Task 1:
Translate this sentence from the article on CARES Act Provider Relief Fund payments into Spanish: "The CARES Act allocated $50 billion for general distribution to Medicare facilities and providers impacted by COVID-19."
Task 2:
Continue the article on CARES Act Provider Relief Fund payments from the point where it stops.

Text segment:
Co-authored by Kimberly Hughes Gillespie and Erin S. Whaley at Troutman Sanders

The Coronavirus Aid, Relief, and Economic Security Act (CARES Act), signed into law on March 27, 2020, allocated $100 billion to the Provider Relief Fund (Relief Fund) designated for hospitals and other health care providers on the front lines of the coronavirus response. The CARES Act allocated $50 billion for general distribution to Medicare facilities and providers impacted by COVID-19.

Providers across the country received the first round of Relief Fund payments on April 10, including all facilities and providers that received Medicare fee-for-service (FFS) reimbursements in 2019. Facilities and providers received the second round of Relief Fund payments on April 24 based on their 2018 cost report data. Additional distributions from the Relief Fund will be allocated to hospitals in areas that were particularly impacted by the COVID-19 outbreak, rural health clinics and hospitals, and Indian Health Service facilities. An unspecified amount will also be made available to reimburse skilled nursing facilities, dentists, and providers that serve only Medicaid patients and those that serve uninsured individuals.

Although these payments are very much welcomed by health care facilities and providers, due to the rapid rollout of the CARES Act and the even more rapid disbursement of the Relief Fund payments, many recipients received the funds in their accounts before fully understanding the scope of the program and, more importantly, the requirements that come along with keeping money from the Relief Fund. Below we offer some general guidance in response to questions regarding the CARES Act Relief Fund payments, but we want to caution providers that in many instances you will want to seek legal and accounting advice specific to your facts and circumstances.

(Recorded data)
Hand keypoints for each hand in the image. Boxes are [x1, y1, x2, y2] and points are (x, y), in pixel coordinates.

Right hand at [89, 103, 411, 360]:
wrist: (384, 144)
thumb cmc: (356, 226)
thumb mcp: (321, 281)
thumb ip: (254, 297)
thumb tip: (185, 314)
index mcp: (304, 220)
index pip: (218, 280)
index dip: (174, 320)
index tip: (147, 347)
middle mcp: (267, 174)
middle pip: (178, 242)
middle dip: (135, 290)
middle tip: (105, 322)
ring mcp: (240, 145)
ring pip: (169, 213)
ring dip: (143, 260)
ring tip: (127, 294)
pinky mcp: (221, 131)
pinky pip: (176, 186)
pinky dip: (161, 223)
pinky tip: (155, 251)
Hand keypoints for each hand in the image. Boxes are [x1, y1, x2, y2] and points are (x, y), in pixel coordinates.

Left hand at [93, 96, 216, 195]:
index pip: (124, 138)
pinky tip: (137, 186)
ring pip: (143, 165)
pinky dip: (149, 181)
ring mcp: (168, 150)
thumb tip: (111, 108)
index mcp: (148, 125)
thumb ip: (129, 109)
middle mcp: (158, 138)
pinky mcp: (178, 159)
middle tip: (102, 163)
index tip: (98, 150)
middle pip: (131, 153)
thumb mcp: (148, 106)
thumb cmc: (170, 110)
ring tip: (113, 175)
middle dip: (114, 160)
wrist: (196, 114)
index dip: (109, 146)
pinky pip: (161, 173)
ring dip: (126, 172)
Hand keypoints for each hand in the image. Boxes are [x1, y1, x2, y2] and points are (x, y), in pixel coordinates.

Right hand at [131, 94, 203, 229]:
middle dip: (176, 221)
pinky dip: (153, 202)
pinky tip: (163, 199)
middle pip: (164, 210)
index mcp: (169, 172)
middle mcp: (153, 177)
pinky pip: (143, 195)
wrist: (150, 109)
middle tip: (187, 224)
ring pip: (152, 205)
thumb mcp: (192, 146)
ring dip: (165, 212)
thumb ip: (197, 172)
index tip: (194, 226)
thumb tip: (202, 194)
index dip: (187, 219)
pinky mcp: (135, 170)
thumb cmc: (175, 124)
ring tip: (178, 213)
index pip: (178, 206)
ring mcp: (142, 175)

Exercise output 1:
La Ley CARES asignó 50 000 millones de dólares para su distribución general entre los centros y proveedores de Medicare afectados por la COVID-19.

Exercise output 2:
We will continuously update this information as new guidance is provided.

Overview of the CARES Act and Relief Fund Payments

Eligibility for Payments from the Relief Fund

What requirements must a provider or facility satisfy in order to be eligible to receive funds under the Relief Fund?

The CARES Act defines an “eligible health care provider” to include “public entities, Medicare or Medicaid enrolled suppliers and providers, and such for-profit entities and not-for-profit entities not otherwise described in this proviso as the Secretary may specify, within the US (including territories), that provide diagnoses, testing or care for individuals with possible or actual cases of COVID-19.” In addition to falling within this definition, to receive payments from the Relief Fund, a health care facility or provider must (1) sign an HHS attestation, (2) satisfy all of the outlined terms and conditions, and (3) submit all required financial documentation. These requirements are discussed in more detail below.

Does a recipient have to repay amounts it receives from the Relief Fund in either the first or second round of disbursements?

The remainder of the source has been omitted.